Purdue Hyperloop team advancing in SpaceX competition

The Purdue Hyperloop team is one of just 23 teams selected from a group of more than 1,200 to advance to the building stage of the SpaceX competition with prototypes to be tested this summer in California at the world’s first Hyperloop test track. The multidisciplinary team comprises mostly undergraduate students from several schools and departments, including ECE.

ECE students play an integral role in a critical component: safety. It’s important that ECE students’ data analysis and packaging technology is airtight. The pod needs accurate data to track speed and other conditions. 

“We are creating technology that has a viable future, and that’s exciting,” says Hyperloop project manager, Paul Witsberger. 

SpaceX and the Hyperloop teams will come together this August to prove that expedited travel is possible. In a competition where competitors are challenged and encouraged to “break a pod,” teams are asked to stretch their imaginations and technical abilities, to push limits and see how far they can fly (or levitate).
 
 
Purdue Hyperloop Design Team Video

ECE student-led startup wins funding to further medical device work

HemoTherm, a noninvasive esophageal tube that allows for both hemodynamic monitoring and temperature control, started as a multidisciplinary senior design project.ECE undergraduate student, Sahil Sanghani and teammates, Tori Clift and Stephanie Eichman, put their idea to the test with a first place finish in a campus-wide innovation design competition. 

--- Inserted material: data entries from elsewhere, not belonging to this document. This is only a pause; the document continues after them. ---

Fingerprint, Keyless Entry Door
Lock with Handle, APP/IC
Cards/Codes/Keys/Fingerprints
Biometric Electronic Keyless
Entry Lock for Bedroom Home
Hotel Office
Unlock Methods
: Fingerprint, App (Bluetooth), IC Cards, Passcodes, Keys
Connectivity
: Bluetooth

Although unusual, their business plan includes becoming acquired by a larger, more prominent company in the oligopolistic medical device market. Hemodynamic monitoring devices and temperature control devices have separate markets, creating a unique challenge for the team. 

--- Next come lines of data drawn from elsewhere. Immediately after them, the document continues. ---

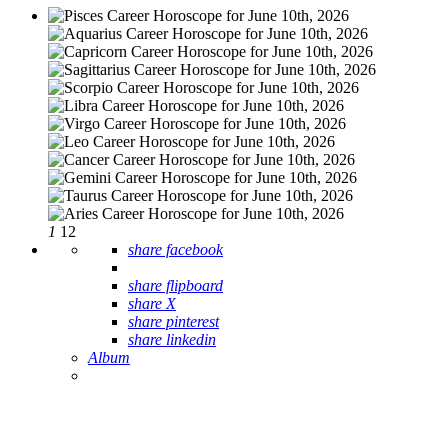
1
12
share facebook
share flipboard
share X
share pinterest
share linkedin
Album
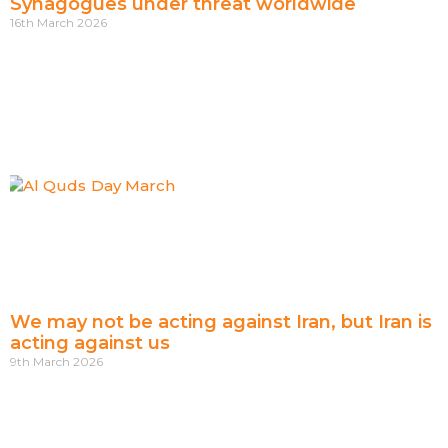
Synagogues under threat worldwide
16th March 2026
We may not be acting against Iran, but Iran is
acting against us
9th March 2026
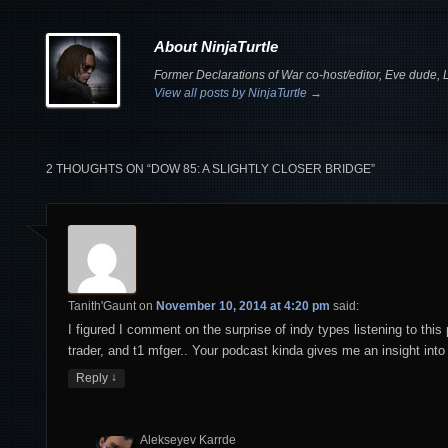
About NinjaTurtle
Former Declarations of War co-host/editor, Eve dude, Le
View all posts by NinjaTurtle
→
2 THOUGHTS ON “
DOW 85: A SLIGHTLY CLOSER BRIDGE
”
Tanith'Gaunt
on
November 10, 2014 at 4:20 pm
said:
I figured I comment on the surprise of indy types listening to thi
trader, and t1 mfger.. Your podcast kinda gives me an insight into 
↓
Reply
Alekseyev Karrde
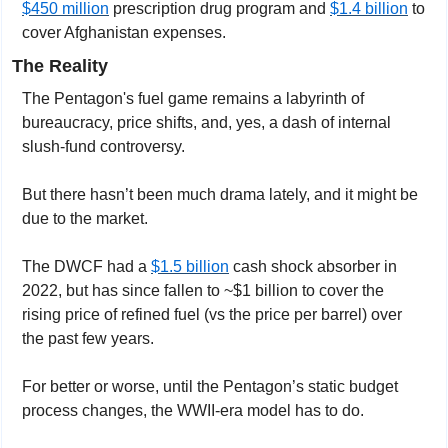
$450 million
 prescription drug program and 
$1.4 billion
 to 
cover Afghanistan expenses.
The Reality
The Pentagon's fuel game remains a labyrinth of 
bureaucracy, price shifts, and, yes, a dash of internal 
slush-fund controversy.
But there hasn’t been much drama lately, and it might be 
due to the market.
The DWCF had a 
$1.5 billion
 cash shock absorber in 
2022, but has since fallen to ~$1 billion to cover the 
rising price of refined fuel (vs the price per barrel) over 
the past few years.
For better or worse, until the Pentagon’s static budget 
process changes, the WWII-era model has to do.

The team will use their winnings to cover startup costs and to advance the goal of HemoTherm becoming a hospital staple. With this noninvasive esophageal tube, doctors can cut down infection and recovery time while increasing data accuracy by collecting data at the core of the body, revolutionizing critical care.

ECE offers inventiveness and industry in senior design

In 2013 ECE had one company participating in senior design; today the program has grown to include eight industry partnerships. 

Industry demand and student interest in joining sponsored project teams allowed for the addition of a staff position dedicated to growing and supporting the program. The industrial project manager oversees the technical aspects of the projects, but also helps to facilitate meaningful interaction between engineers from the sponsoring companies and ECE students.

This year’s projects are varied: students are conceptualizing cars with fewer wires, wireless glucose meters, new GPS systems, and rodent control systems. Hands-on industry experience as a part of the department’s capstone course increases preparedness as students step out of the classroom to begin their careers.